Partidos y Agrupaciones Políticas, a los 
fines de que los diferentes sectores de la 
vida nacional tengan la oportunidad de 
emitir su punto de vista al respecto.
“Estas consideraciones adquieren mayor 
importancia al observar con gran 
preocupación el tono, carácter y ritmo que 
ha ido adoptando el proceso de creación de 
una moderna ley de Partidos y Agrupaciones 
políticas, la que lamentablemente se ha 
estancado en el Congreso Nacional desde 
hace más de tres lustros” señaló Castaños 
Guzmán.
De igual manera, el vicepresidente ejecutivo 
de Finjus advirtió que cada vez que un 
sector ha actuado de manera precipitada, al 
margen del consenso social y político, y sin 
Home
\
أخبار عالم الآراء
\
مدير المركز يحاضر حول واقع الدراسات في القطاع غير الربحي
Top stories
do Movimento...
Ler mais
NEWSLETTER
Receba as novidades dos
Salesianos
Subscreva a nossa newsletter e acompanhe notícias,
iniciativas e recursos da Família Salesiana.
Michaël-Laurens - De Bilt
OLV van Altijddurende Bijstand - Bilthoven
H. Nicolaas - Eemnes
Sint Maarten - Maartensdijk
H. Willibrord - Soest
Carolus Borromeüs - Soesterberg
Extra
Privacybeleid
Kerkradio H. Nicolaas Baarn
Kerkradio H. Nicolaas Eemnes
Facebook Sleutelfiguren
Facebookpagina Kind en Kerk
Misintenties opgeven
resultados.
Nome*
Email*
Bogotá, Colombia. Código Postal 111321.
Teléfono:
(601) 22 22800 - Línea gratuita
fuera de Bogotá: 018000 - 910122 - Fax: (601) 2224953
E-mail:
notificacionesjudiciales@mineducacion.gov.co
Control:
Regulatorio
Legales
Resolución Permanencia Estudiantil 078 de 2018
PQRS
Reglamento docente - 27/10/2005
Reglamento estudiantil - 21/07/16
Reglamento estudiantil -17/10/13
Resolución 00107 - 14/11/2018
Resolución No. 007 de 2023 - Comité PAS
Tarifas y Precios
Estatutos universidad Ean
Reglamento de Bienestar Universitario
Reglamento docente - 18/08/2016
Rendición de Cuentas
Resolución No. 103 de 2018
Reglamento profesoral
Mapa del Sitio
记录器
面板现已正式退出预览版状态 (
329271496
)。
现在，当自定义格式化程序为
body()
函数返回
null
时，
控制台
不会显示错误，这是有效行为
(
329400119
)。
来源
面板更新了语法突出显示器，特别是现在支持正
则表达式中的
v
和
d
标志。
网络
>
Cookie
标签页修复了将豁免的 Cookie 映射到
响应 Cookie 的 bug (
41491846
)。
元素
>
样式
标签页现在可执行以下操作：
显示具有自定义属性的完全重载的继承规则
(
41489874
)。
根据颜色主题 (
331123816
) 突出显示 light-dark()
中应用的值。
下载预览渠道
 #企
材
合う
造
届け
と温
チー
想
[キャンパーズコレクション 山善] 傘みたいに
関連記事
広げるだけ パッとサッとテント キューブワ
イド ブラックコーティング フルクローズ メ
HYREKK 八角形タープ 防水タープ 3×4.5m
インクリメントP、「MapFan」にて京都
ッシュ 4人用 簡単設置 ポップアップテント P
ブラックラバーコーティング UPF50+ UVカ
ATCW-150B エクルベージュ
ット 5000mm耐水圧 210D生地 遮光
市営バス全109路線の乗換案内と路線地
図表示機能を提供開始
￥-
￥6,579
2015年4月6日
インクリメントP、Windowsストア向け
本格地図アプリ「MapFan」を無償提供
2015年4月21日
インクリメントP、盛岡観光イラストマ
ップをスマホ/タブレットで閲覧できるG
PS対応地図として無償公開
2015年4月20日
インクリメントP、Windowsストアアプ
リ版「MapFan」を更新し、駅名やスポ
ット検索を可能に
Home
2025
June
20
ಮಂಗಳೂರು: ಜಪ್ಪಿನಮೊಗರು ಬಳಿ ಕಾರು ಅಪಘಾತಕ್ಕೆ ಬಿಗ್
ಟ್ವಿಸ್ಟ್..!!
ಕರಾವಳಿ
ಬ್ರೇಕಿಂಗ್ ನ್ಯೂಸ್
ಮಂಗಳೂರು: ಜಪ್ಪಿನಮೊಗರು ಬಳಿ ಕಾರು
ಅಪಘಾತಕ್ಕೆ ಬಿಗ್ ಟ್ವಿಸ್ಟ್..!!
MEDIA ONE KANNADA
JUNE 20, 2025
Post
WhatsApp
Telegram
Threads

AIM OF THE EXERCISE >> Check every line of the records, and copy the ones that hold the word "Reglamento".

EXERCISE RESPONSE >>
Reglamento docente - 27/10/2005
Reglamento estudiantil - 21/07/16
Reglamento estudiantil -17/10/13
Reglamento de Bienestar Universitario
Reglamento docente - 18/08/2016
Reglamento profesoral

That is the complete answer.